[Stored entries]
+ + + +

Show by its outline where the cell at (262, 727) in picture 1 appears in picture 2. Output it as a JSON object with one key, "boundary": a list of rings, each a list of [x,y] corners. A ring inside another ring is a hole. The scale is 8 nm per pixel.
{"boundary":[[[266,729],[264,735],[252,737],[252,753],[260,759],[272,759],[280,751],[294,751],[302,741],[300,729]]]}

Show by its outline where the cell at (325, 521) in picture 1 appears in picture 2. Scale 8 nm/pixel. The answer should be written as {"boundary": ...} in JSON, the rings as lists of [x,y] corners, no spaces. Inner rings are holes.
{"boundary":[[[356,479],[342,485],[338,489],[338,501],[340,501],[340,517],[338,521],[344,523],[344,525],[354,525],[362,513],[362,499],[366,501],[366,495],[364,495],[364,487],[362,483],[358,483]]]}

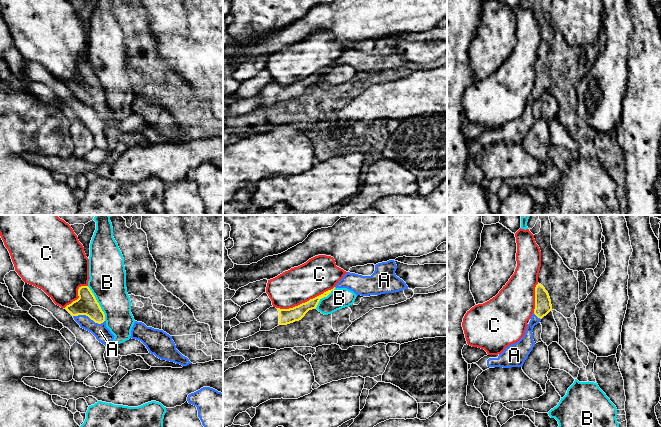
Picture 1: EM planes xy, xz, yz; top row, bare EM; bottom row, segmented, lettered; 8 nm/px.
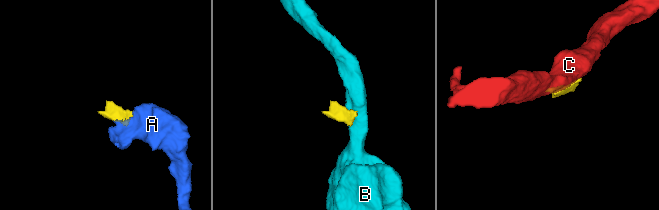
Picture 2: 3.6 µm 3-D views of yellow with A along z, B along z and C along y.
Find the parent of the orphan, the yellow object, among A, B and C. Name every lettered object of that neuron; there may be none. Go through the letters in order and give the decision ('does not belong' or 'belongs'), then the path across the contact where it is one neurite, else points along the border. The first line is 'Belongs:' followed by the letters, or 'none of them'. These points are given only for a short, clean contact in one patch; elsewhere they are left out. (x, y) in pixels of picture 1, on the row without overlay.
Belongs: A
A: belongs; runs through xy (86, 80), (86, 87), (89, 93), (100, 107)
B: does not belong; border along xy (87, 62), (103, 88), (105, 96)
C: does not belong

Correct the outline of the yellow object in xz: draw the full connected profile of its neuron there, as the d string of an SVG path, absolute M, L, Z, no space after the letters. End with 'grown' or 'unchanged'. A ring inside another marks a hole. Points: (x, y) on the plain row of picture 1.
M335 63L293 84L280 85L273 82L270 83L259 92L261 98L260 107L270 107L279 101L287 101L301 96L309 86L315 85L319 77L327 73L334 65Z; grown

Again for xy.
M88 62L78 65L79 74L66 85L81 104L91 108L105 122L112 119L114 111L106 103L105 90Z; grown

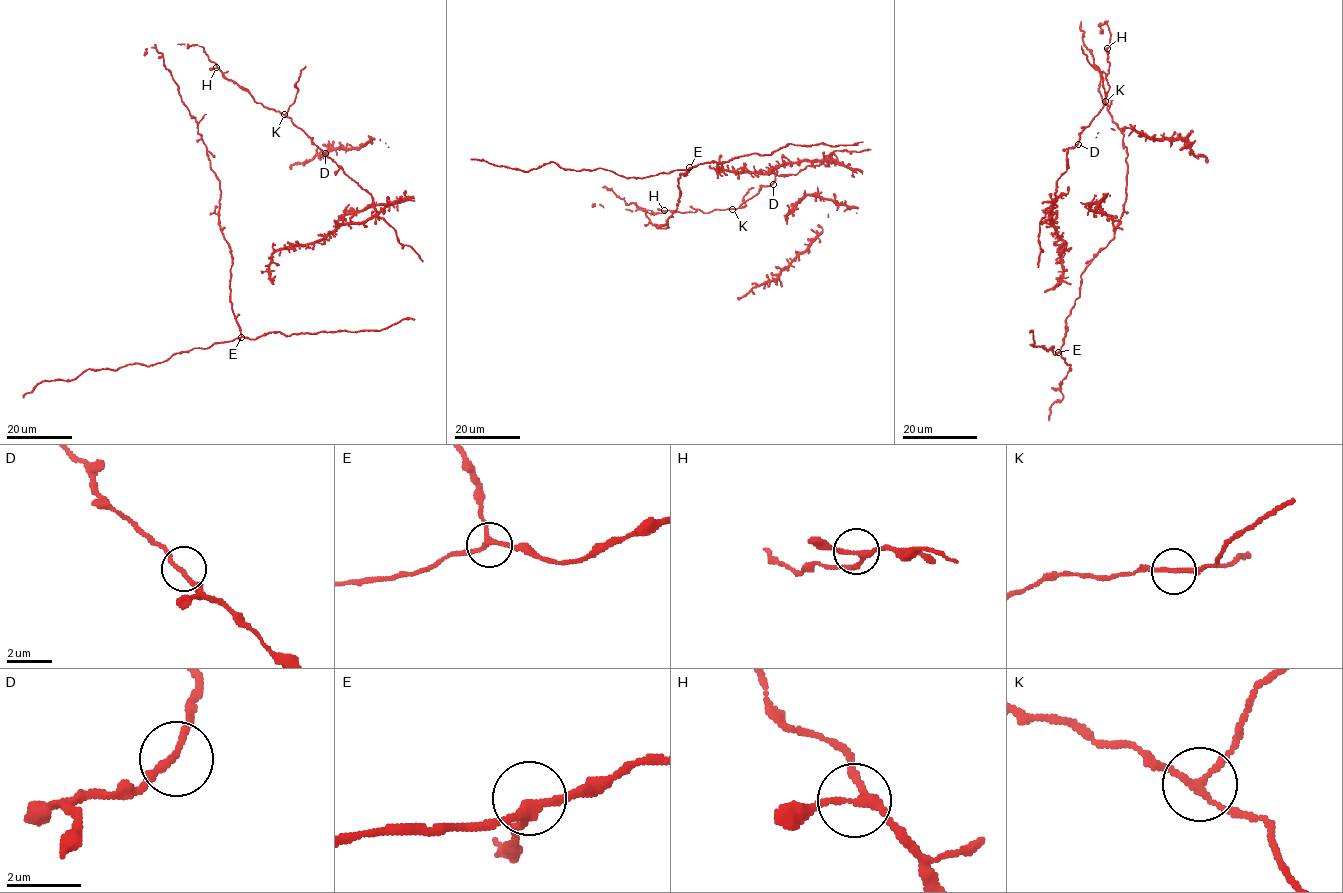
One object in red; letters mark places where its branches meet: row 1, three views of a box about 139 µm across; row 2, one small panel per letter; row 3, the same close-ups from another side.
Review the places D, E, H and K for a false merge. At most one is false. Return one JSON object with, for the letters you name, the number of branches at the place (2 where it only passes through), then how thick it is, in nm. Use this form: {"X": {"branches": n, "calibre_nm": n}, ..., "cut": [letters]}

+ + + +

Aim of the exercise
What belongs in the answer is each line above from the line with "Find the parent" to the line with "One object in", inclusive, reproduced exactly and free of pictures.

The answer
Find the parent of the orphan, the yellow object, among A, B and C. Name every lettered object of that neuron; there may be none. Go through the letters in order and give the decision ('does not belong' or 'belongs'), then the path across the contact where it is one neurite, else points along the border. The first line is 'Belongs:' followed by the letters, or 'none of them'. These points are given only for a short, clean contact in one patch; elsewhere they are left out. (x, y) in pixels of picture 1, on the row without overlay.
Belongs: A
A: belongs; runs through xy (86, 80), (86, 87), (89, 93), (100, 107)
B: does not belong; border along xy (87, 62), (103, 88), (105, 96)
C: does not belong

Correct the outline of the yellow object in xz: draw the full connected profile of its neuron there, as the d string of an SVG path, absolute M, L, Z, no space after the letters. End with 'grown' or 'unchanged'. A ring inside another marks a hole. Points: (x, y) on the plain row of picture 1.
M335 63L293 84L280 85L273 82L270 83L259 92L261 98L260 107L270 107L279 101L287 101L301 96L309 86L315 85L319 77L327 73L334 65Z; grown

Again for xy.
M88 62L78 65L79 74L66 85L81 104L91 108L105 122L112 119L114 111L106 103L105 90Z; grown

One object in red; letters mark places where its branches meet: row 1, three views of a box about 139 µm across; row 2, one small panel per letter; row 3, the same close-ups from another side.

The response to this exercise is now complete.